Available data section start

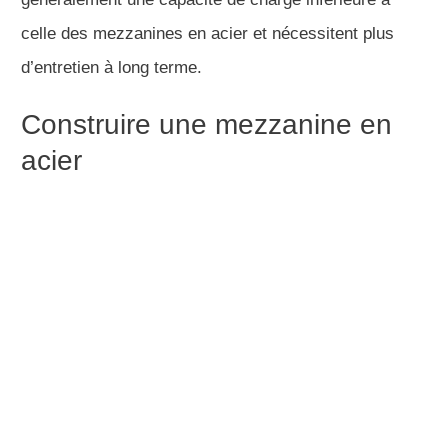
celle des mezzanines en acier et nécessitent plus
d’entretien à long terme.
Construire une mezzanine en
acier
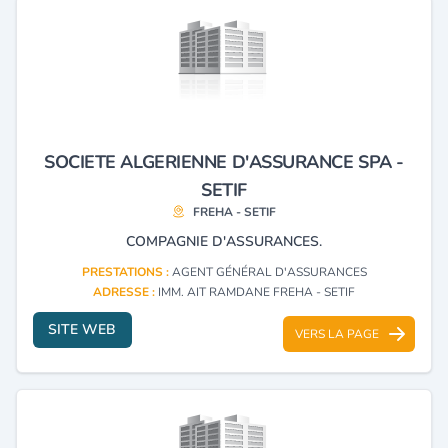
SOCIETE ALGERIENNE D'ASSURANCE SPA -
SETIF
FREHA - SETIF
COMPAGNIE D'ASSURANCES.
PRESTATIONS :
AGENT GÉNÉRAL D'ASSURANCES
ADRESSE :
IMM. AIT RAMDANE FREHA - SETIF
SITE WEB
VERS LA PAGE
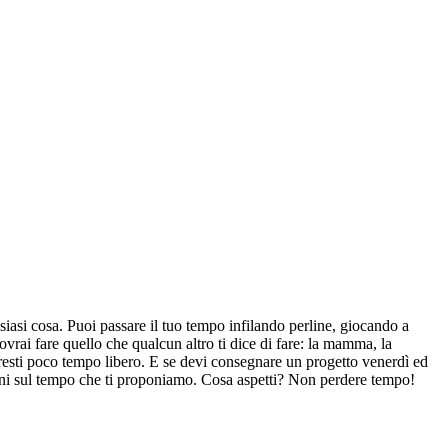
siasi cosa. Puoi passare il tuo tempo infilando perline, giocando a
dovrai fare quello che qualcun altro ti dice di fare: la mamma, la
vresti poco tempo libero. E se devi consegnare un progetto venerdì ed
tazioni sul tempo che ti proponiamo. Cosa aspetti? Non perdere tempo!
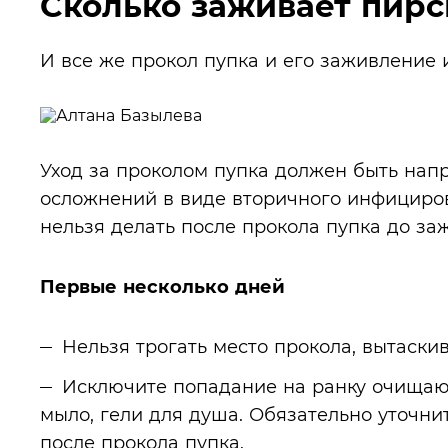
Сколько заживает пирс
И все же прокол пупка и его заживление 
Уход за проколом пупка должен быть нап
осложнений в виде вторичного инфицирова
нельзя делать после прокола пупка до за
Первые несколько дней
Нельзя трогать место прокола, вытаски
Исключите попадание на ранку очищающ
мыло, гели для душа. Обязательно уточнит
после прокола пупка.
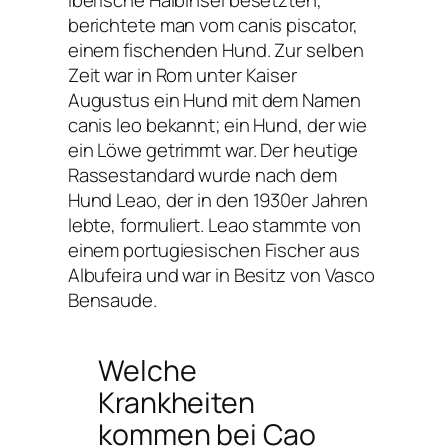
iberische Halbinsel besetzten,
berichtete man vom canis piscator,
einem fischenden Hund. Zur selben
Zeit war in Rom unter Kaiser
Augustus ein Hund mit dem Namen
canis leo bekannt; ein Hund, der wie
ein Löwe getrimmt war. Der heutige
Rassestandard wurde nach dem
Hund Leao, der in den 1930er Jahren
lebte, formuliert. Leao stammte von
einem portugiesischen Fischer aus
Albufeira und war in Besitz von Vasco
Bensaude.
Welche
Krankheiten
kommen bei Cao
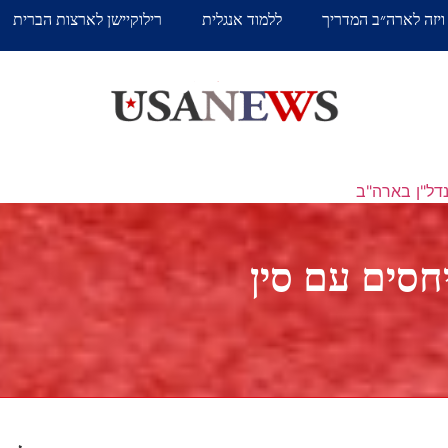
ויזה לארה״ב המדריך
ללמוד אנגלית
רילוקיישן לארצות הברית
דל"ן בארה"ב
חסים עם סין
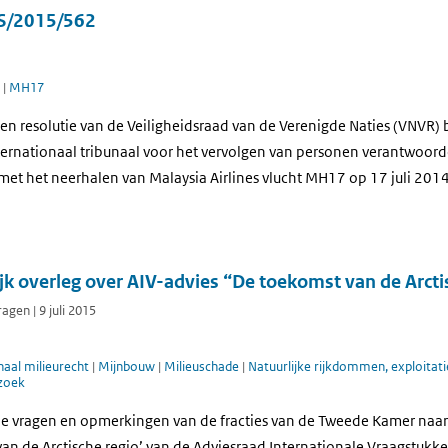
 S/2015/562
t
|
MH17
en resolutie van de Veiligheidsraad van de Verenigde Naties (VNVR) 
ternationaal tribunaal voor het vervolgen van personen verantwoord
met het neerhalen van Malaysia Airlines vlucht MH17 op 17 juli 2014
lijk overleg over AIV-advies “De toekomst van de Arcti
en | 9 juli 2015
naal milieurecht
|
Mijnbouw
|
Milieuschade
|
Natuurlijke rijkdommen, exploitati
zoek
e vragen en opmerkingen van de fracties van de Tweede Kamer naar
an de Arctische regio’ van de Adviesraad Internationale Vraagstukke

Available data section end

### Assigned task
Arrange everything from the start of the entries down to the line containing "tazioni sul tempo" as a Markdown table with the columns Row and Text, giving each line a row number. Leave out blank lines and the pictures.

### Answer to this exercise
| Row | Text |
|---|---|
| 1 | celle des mezzanines en acier et nécessitent plus |
| 2 | d’entretien à long terme. |
| 3 | Construire une mezzanine en |
| 4 | acier |
| 5 | SOCIETE ALGERIENNE D'ASSURANCE SPA - |
| 6 | SETIF |
| 7 | FREHA - SETIF |
| 8 | COMPAGNIE D'ASSURANCES. |
| 9 | PRESTATIONS : |
| 10 | AGENT GÉNÉRAL D'ASSURANCES |
| 11 | ADRESSE : |
| 12 | IMM. AIT RAMDANE FREHA - SETIF |
| 13 | SITE WEB |
| 14 | VERS LA PAGE |
| 15 | siasi cosa. Puoi passare il tuo tempo infilando perline, giocando a |
| 16 | dovrai fare quello che qualcun altro ti dice di fare: la mamma, la |
| 17 | vresti poco tempo libero. E se devi consegnare un progetto venerdì ed |
| 18 | tazioni sul tempo che ti proponiamo. Cosa aspetti? Non perdere tempo! |